Diese Spitze ist der Elektrodenabschluss, an dem der überschüssige Wolframdraht parallel zur Spritze geführt wird. Es wird verwendet, um den Elektrodenimpulsgenerator anzuschließen, nachdem die zweite Elektrode hergestellt wurde. Befestigen Sie das Elektrodenpaar mit Klebeband aneinander, so dass der Elektrodenanschluss I parallel verläuft, einen Zentimeter voneinander entfernt.

Befestigen Sie abschließend die Elektroden über Gleichstromkabel an einem Rechteckimpulsgenerator. Um die speziell angefertigte Elektroporationskammer vorzubereiten, legen Sie den Boden einer 90-Millimeter-Schale mit etwa fünf Millimetern ungiftiger Gipsszenen-Modelliermasse aus. Füllen Sie die Schale mit Elektroporationsmedien und tauchen Sie die Gipsszene ein.

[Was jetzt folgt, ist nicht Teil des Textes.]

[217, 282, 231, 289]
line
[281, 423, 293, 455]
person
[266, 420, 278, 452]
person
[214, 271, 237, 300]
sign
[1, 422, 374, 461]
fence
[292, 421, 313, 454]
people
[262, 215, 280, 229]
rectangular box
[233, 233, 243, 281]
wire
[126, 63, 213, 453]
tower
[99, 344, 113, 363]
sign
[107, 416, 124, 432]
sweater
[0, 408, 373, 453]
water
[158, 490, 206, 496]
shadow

Dann schnitzen Sie mit der Uhrmacherzange Nummer fünf eine T-förmige Vertiefung in die Gipsszene, um die Elektroporation zu bilden. Nun, die lange Seite des Bohrlochs sollte etwa zwei Millimeter mal zwei Millimeter mal 10 Millimeter messen, und die kurze Seite sollte zwei Millimeter mal zwei Millimeter mal fünf Millimeter groß sein. Mikropipetten für dieses Verfahren werden aus Silikatglaskapillaren hergestellt.

Verwenden Sie einen Nadelzieher, um Mikropipetten mit einem acht bis 12 Millimeter langen Kegel und einer feinen Spitze vorzubereiten, drücken Sie die Spitze mit einer Pinzette etwa zwei Millimeter von der Spitze entfernt und erzeugen Sie einen gezackten Bruch, um die Mikropipette einzurichten. Füllen Sie es zunächst mit etwa einem Mikroliter Injektionslösung, die in dieser Demonstration fluoreszenzmarkierte Oligonukleotide enthält. Befestigen Sie anschließend die Mikropipette in einem Mikromanipulator, winkeln Sie die Mikropipette in einem Winkel von 50 Grad zur Tischplatte.

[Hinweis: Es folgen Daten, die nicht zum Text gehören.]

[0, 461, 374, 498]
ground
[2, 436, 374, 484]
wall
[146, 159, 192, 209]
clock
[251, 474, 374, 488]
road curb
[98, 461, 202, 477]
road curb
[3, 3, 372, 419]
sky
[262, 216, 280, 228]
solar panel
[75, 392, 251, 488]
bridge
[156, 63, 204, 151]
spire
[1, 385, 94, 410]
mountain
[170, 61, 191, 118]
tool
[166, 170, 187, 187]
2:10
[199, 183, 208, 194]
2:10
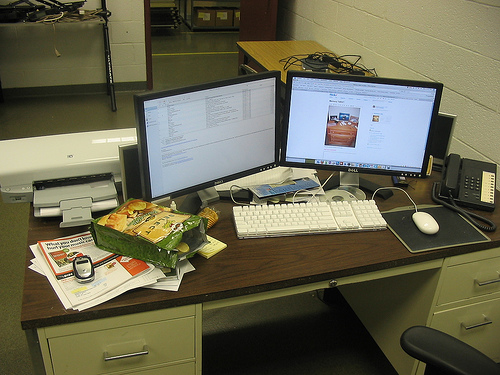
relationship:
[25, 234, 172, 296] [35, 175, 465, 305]
papers on desk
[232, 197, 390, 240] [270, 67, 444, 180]
keyboard on computer monitor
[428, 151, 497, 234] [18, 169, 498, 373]
phone on desk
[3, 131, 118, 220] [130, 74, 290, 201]
printe on computer monitor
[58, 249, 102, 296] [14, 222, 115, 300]
flip phone on pile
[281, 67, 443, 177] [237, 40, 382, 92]
computer monitor on table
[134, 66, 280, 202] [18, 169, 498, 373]
computer monitor on desk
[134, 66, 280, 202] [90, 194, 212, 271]
computer monitor next to chips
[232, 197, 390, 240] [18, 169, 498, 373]
keyboard on desk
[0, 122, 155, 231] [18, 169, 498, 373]
printe on desk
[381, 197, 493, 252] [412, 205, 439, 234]
mouse pad under mouse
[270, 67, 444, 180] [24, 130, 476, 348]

Stellen Sie den Injektionsdruck auf 20 PSI ein und kalibrieren Sie die Mikropipette so, dass 30 Liter pro Impuls injiziert werden. Zur Vorbereitung der Elektroporation betäuben Sie eine Xeno-Larve des Stadiums 28, indem Sie sie fünf Minuten lang inkubieren. In Elektroporationsmedien, bei denen es sich um normale amphibische Medien handelt, die 0,1 % Benzocain enthalten, wird die anästhesierte Kaulquappe in die Elektroporationskammer übertragen.

Diese ist mit Elektroporationsmedien gefüllt. Der kniffligste Teil des Verfahrens ist das Einsetzen des Mikro-Haustiers in die Kaulquappe. Um den Erfolg zu gewährleisten, muss man den Embryo also sehr fest befestigen und dann nach der Mikroinjektion schnell den Strom auftragen.

Positionieren Sie den Embryo innerhalb der langen Vertiefung, so dass der Kopf im T-Übergang aufliegt. Mit der Rückenseite nach unten und der Bauchseite freiliegend sollte der Kopf im Vergleich zum Schwanz mit einer Pinzette leicht angehoben werden, die Kaulquappe in der Vertiefung mit der umgebenden Gipsszene vorsichtig befestigen. Es ist wichtig, die Kaulquappe zu sichern, um zu verhindern, dass sie während der Elektroporation zuckt, was zu schweren Schäden am Gesichtsgewebe führen könnte.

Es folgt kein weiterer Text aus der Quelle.